I spent a week finishing packing and changing things over to Jenna's name, which was so much simpler than turning off in one place and on in the other. I'd rented a studio apartment in Hanlin to tide me over until I found something good and saw what the cost of living really was. (I'm in economic development – I know how every economy claims a reasonable cost of living and how many lie.)
Finally I got in my car in the blazing desert heat and drove basically across the country until I got to Georgia, spent one night with Sunny during which I had the chance to thank Kurt for the Rick info, and struck out for my new studio on Sunday morning. On Monday I got to work early, met the new admin executive assistant, Reggie, who still seemed lost, and she showed me to my office, where I was lost.
"You've already met most of the team," she said brightly. She was tall and lanky with a wild crop of springy salt and pepper curls. "There's a meeting at ten in the conference room, so whoever you haven't met, you can then."

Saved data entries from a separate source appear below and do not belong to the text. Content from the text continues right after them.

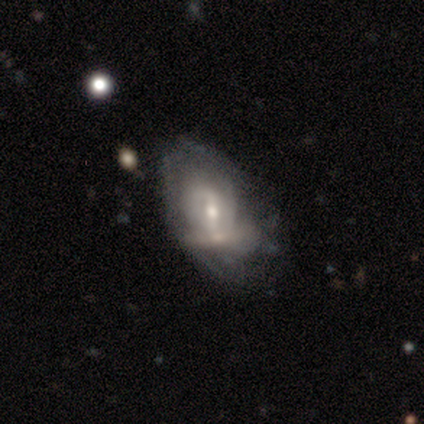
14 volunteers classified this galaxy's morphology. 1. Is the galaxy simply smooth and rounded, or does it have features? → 71% featured or disk, 29% smooth, 0% star or artifact.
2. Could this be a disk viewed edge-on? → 100% no, 0% yes.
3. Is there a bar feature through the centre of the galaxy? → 50% no, 30% weak, 20% strong.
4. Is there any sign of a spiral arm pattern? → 60% no, 40% yes.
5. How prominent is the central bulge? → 60% small, 30% moderate, 10% none, 0% dominant, 0% large.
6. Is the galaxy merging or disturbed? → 50% merger, 29% none, 14% minor disturbance, 7% major disturbance.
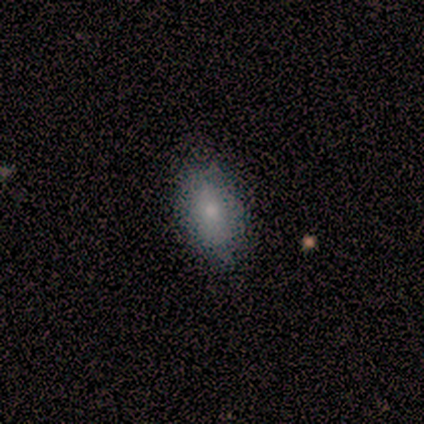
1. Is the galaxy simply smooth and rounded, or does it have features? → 100% smooth, 0% featured or disk, 0% star or artifact.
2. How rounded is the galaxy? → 100% in between, 0% round, 0% cigar-shaped.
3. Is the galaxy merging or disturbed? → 80% none, 20% minor disturbance, 0% major disturbance, 0% merger.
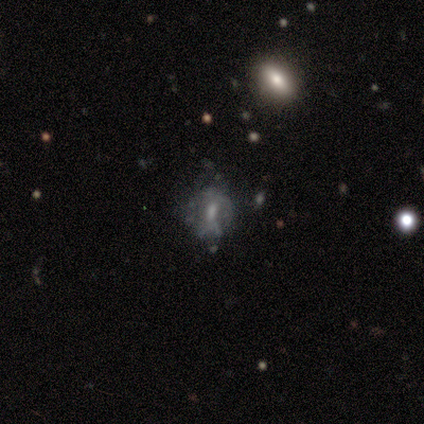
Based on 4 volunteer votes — Smooth or featured: featured or disk — 75% (smooth — 25%)
Edge-on disk: no — 100%
Bar: weak — 67% (no — 33%)
Spiral arms: yes — 67% (no — 33%)
Spiral winding: loose — 100%
Spiral arm count: can't tell — 100%
Bulge size: moderate — 33% (tied with small — 33%; none — 33%)
Merging: none — 75% (major disturbance — 25%)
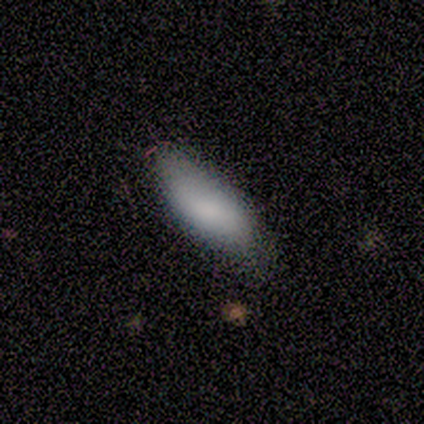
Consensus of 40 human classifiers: smooth_or_featured: smooth (p=0.68) [alt: featured or disk p=0.30]
how_rounded: in between (p=0.89) [alt: cigar-shaped p=0.11]
merging: none (p=0.51) [alt: minor disturbance p=0.26]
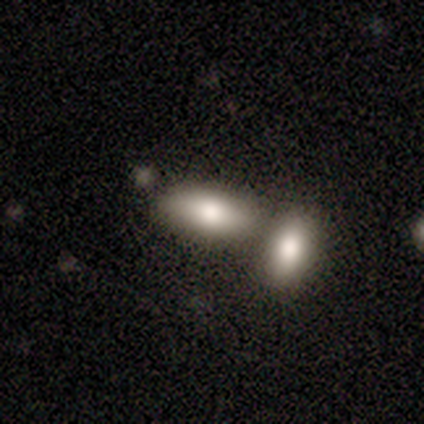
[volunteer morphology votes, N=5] type=smooth (60%); roundness=in between (100%); merging=merger (60%).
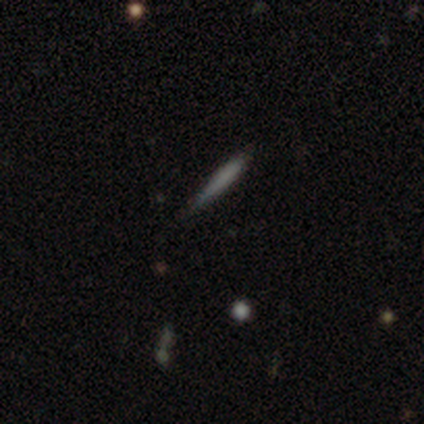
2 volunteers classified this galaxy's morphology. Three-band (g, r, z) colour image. It shows a smooth galaxy with no disk features (50%, tied with featured or disk) that is cigar-shaped (100%). Merging: none (100%).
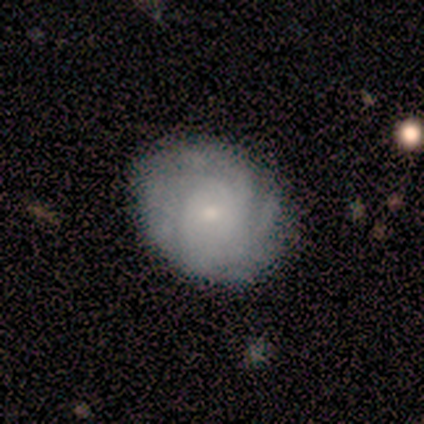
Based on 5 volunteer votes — smooth_or_featured: featured or disk (p=0.60) [alt: smooth p=0.40]
disk_edge_on: no (p=1.00)
bar: no (p=1.00)
has_spiral_arms: yes (p=1.00)
spiral_winding: tight (p=0.67) [alt: medium p=0.33]
spiral_arm_count: can't tell (p=0.67) [alt: 4 p=0.33]
bulge_size: small (p=1.00)
merging: none (p=1.00)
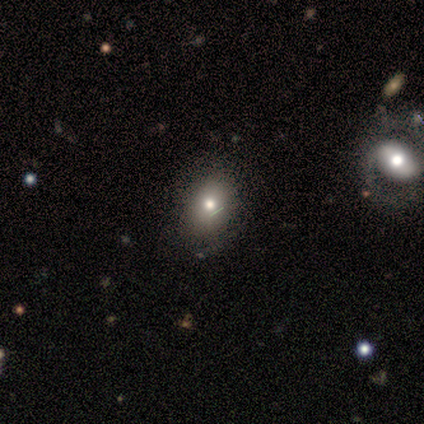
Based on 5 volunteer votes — Morphology: type=smooth (80%); roundness=in between (75%); merging=none (75%).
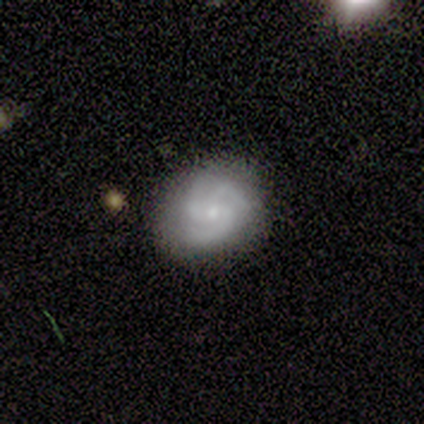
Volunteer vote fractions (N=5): Smooth or featured? featured or disk (80%)
Edge-on disk? no (100%)
Bar? no (100%)
Spiral arms? yes (100%)
Spiral winding? loose (50%)
Spiral arm count? 3 (100%)
Bulge size? moderate (50%, tied with small)
Merging? none (100%)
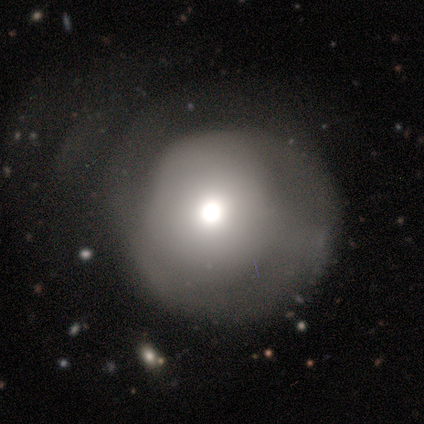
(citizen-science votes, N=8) Smooth or featured?
  - smooth: 62% *
  - featured or disk: 25%
  - star or artifact: 12%
How rounded?
  - round: 100% *
  - in between: 0%
  - cigar-shaped: 0%
Merging?
  - none: 57% *
  - minor disturbance: 29%
  - major disturbance: 14%
  - merger: 0%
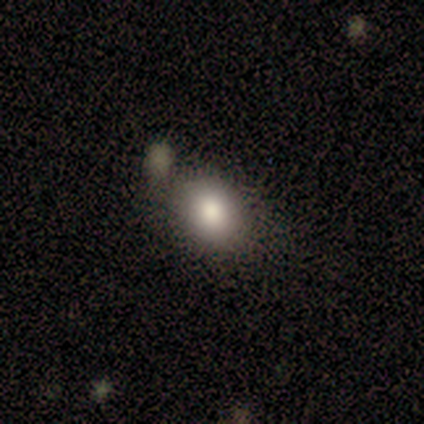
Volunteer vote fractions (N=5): A smooth galaxy with no disk features (100%) that is in between round and cigar-shaped (60%).

Vote fractions:
- Smooth or featured? smooth: 100% / featured or disk: 0% / star or artifact: 0%
- How rounded? in between: 60% / round: 40% / cigar-shaped: 0%
- Merging? none: 60% / minor disturbance: 20% / major disturbance: 20% / merger: 0%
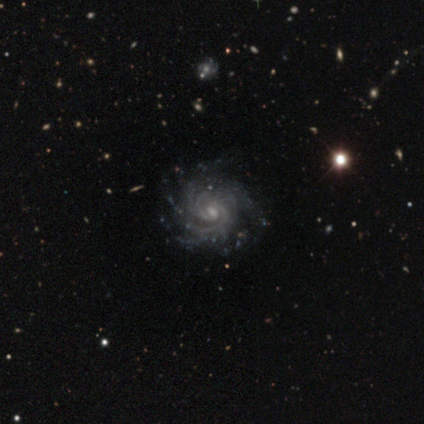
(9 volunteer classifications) featured or disk 89%, star or artifact 11%, smooth 0%. Down the decision tree: edge-on disk — no (100%); bar — weak (75%); spiral arms — yes (100%); spiral arm count — more than 4 (62%); spiral winding — tight (88%); bulge size — small (62%); merging — none (88%).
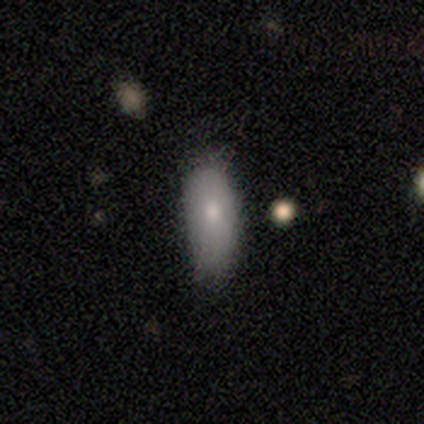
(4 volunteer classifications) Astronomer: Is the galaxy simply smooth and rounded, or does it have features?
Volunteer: featured or disk — 75%.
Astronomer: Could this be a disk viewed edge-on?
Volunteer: no — 100%.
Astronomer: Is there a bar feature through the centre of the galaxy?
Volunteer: no — 100%.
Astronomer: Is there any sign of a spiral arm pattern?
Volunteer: no — 100%.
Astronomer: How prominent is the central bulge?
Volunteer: moderate — 100%.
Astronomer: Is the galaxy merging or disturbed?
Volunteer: none — 50%, tied with minor disturbance at 50%.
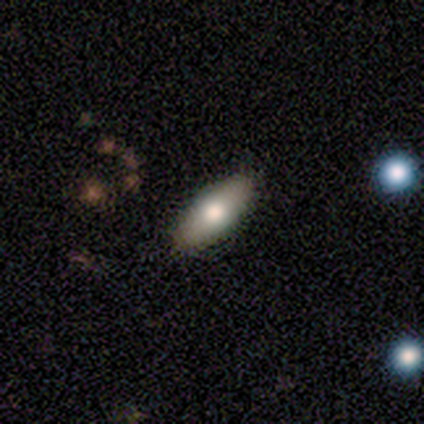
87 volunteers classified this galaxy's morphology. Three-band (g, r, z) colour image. It shows a smooth galaxy with no disk features (76%) that is in between round and cigar-shaped (86%). Merging: none (87%).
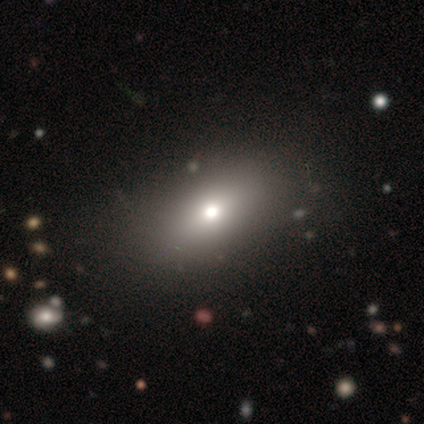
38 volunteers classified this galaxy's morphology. Smooth or featured?
  - smooth: 63% *
  - featured or disk: 21%
  - star or artifact: 16%
How rounded?
  - in between: 79% *
  - round: 17%
  - cigar-shaped: 4%
Merging?
  - none: 59% *
  - major disturbance: 3%
  - minor disturbance: 0%
  - merger: 0%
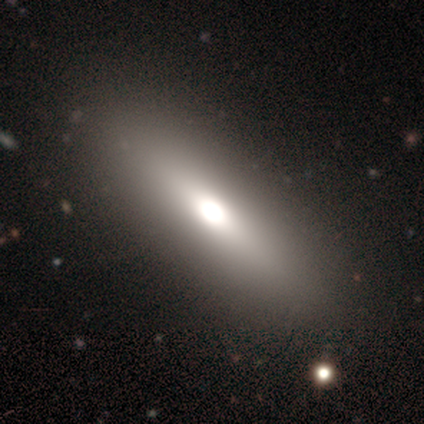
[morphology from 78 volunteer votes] A smooth galaxy with no disk features (64%) that is in between round and cigar-shaped (52%). Merging: none (78%).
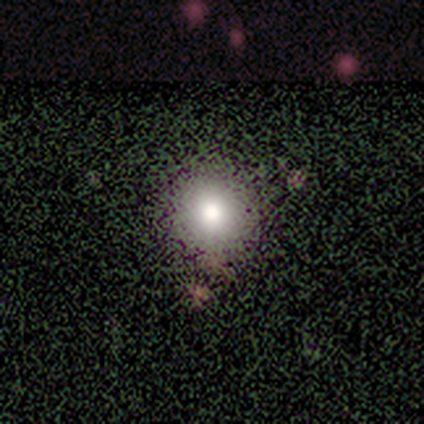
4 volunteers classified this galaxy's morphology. type=smooth (100%); roundness=round (100%); merging=none (100%).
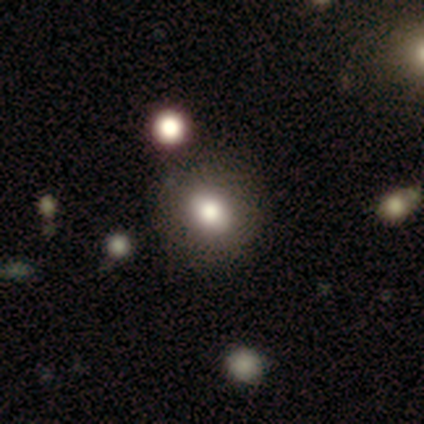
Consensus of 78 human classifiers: Smooth or featured? smooth (76%)
How rounded? round (81%)
Merging? none (41%)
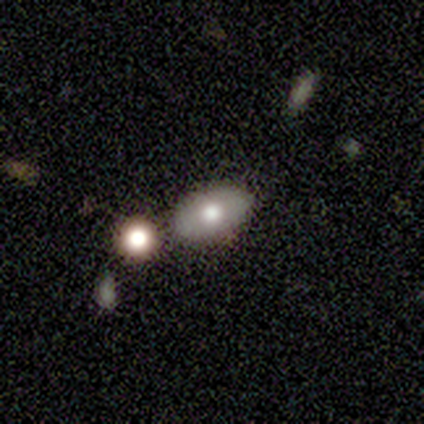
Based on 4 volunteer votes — Smooth or featured?
  - smooth: 50% * (tied)
  - featured or disk: 50% * (tied)
  - star or artifact: 0%
How rounded?
  - in between: 100% *
  - round: 0%
  - cigar-shaped: 0%
Merging?
  - none: 75% *
  - major disturbance: 25%
  - minor disturbance: 0%
  - merger: 0%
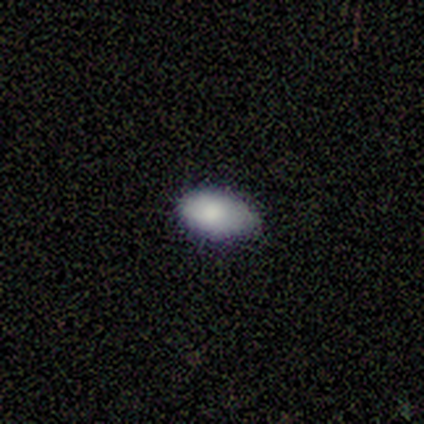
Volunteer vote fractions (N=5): A smooth galaxy with no disk features (100%) that is in between round and cigar-shaped (100%). Merging: none (40%, tied with minor disturbance).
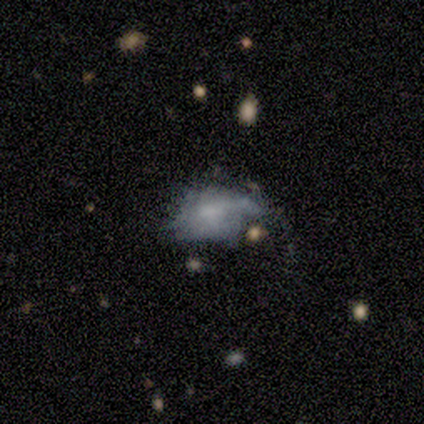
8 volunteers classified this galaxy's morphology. Smooth or featured? featured or disk (50%)
Edge-on disk? no (75%)
Bar? no (100%)
Spiral arms? no (67%)
Bulge size? small (67%)
Merging? none (43%, tied with minor disturbance)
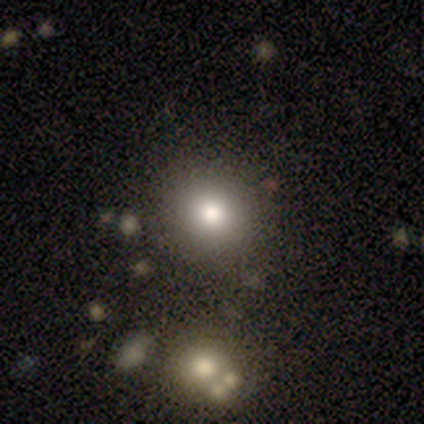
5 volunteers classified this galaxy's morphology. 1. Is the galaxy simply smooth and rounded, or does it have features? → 60% smooth, 20% featured or disk, 20% star or artifact.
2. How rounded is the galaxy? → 67% round, 33% in between, 0% cigar-shaped.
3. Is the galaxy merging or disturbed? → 100% none, 0% minor disturbance, 0% major disturbance, 0% merger.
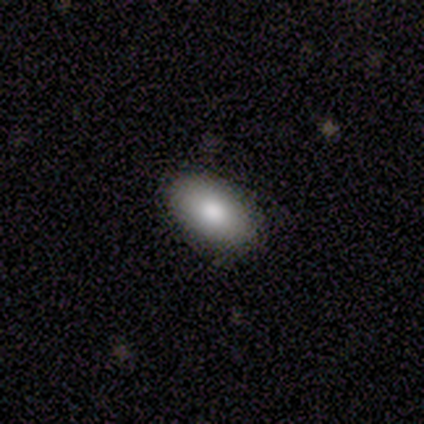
A smooth galaxy with no disk features (80%) that is in between round and cigar-shaped (75%).

Vote fractions:
- Smooth or featured? smooth: 80% / star or artifact: 20% / featured or disk: 0%
- How rounded? in between: 75% / round: 25% / cigar-shaped: 0%
- Merging? none: 75% / minor disturbance: 25% / major disturbance: 0% / merger: 0%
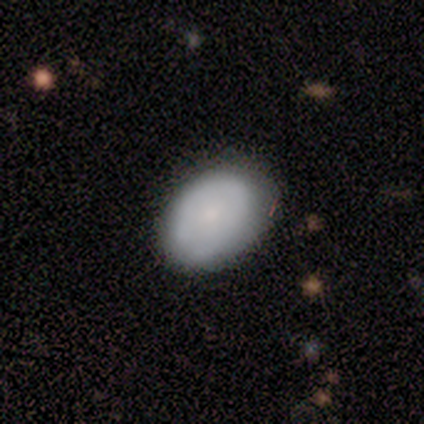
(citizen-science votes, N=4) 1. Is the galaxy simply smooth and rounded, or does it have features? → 75% smooth, 25% featured or disk, 0% star or artifact.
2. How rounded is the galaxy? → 100% in between, 0% round, 0% cigar-shaped.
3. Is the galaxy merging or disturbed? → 50% none (tied), 50% minor disturbance (tied), 0% major disturbance, 0% merger.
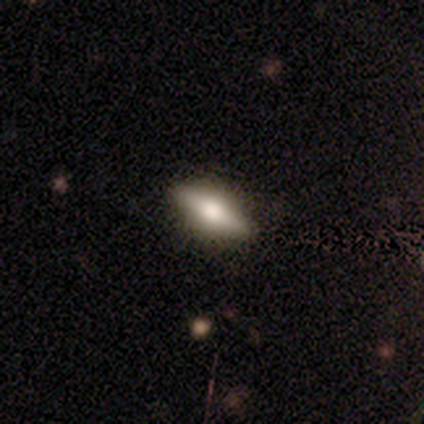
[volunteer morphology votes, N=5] Smooth or featured: featured or disk — 80% (smooth — 20%)
Edge-on disk: yes — 50% (tied with no — 50%)
Edge-on bulge: rounded — 100%
Merging: none — 100%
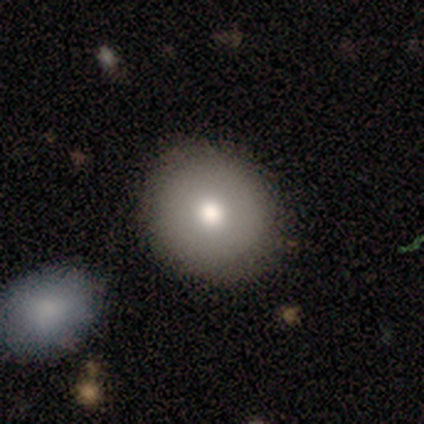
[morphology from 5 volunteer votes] smooth-or-featured: smooth: 80% | featured or disk: 20% | star or artifact: 0%
  how-rounded: round: 100% | in between: 0% | cigar-shaped: 0%
  merging: none: 80% | minor disturbance: 20% | major disturbance: 0% | merger: 0%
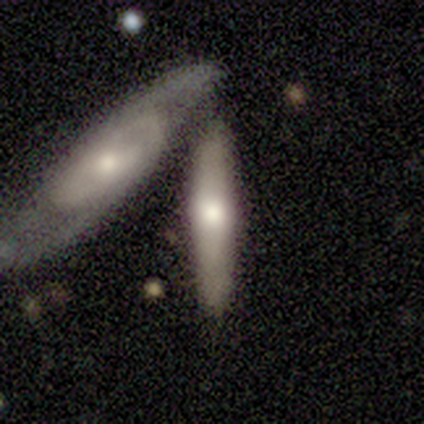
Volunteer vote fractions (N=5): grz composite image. It shows a featured or disk galaxy (100%) viewed edge-on (80%) with a rounded central bulge (50%). Merging: none (80%).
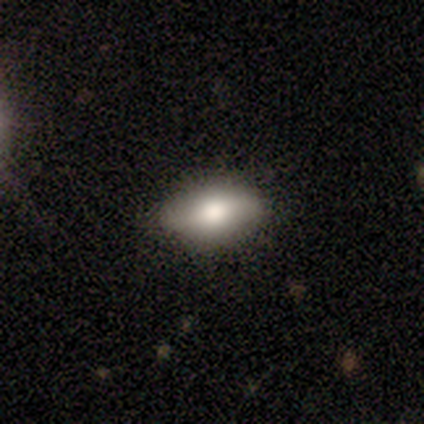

I caught her before she escaped. I had an office and a computer which turned out to want passwords I didn't have yet and I had a window to look out of and some files to look at, but I had nothing to do.
"Just make yourself at home," she said in the bright voice of someone who, benignly or not, doesn't care what you do. "You don't have to be on point the instant you get here. Oh, and Rick wanted to see you."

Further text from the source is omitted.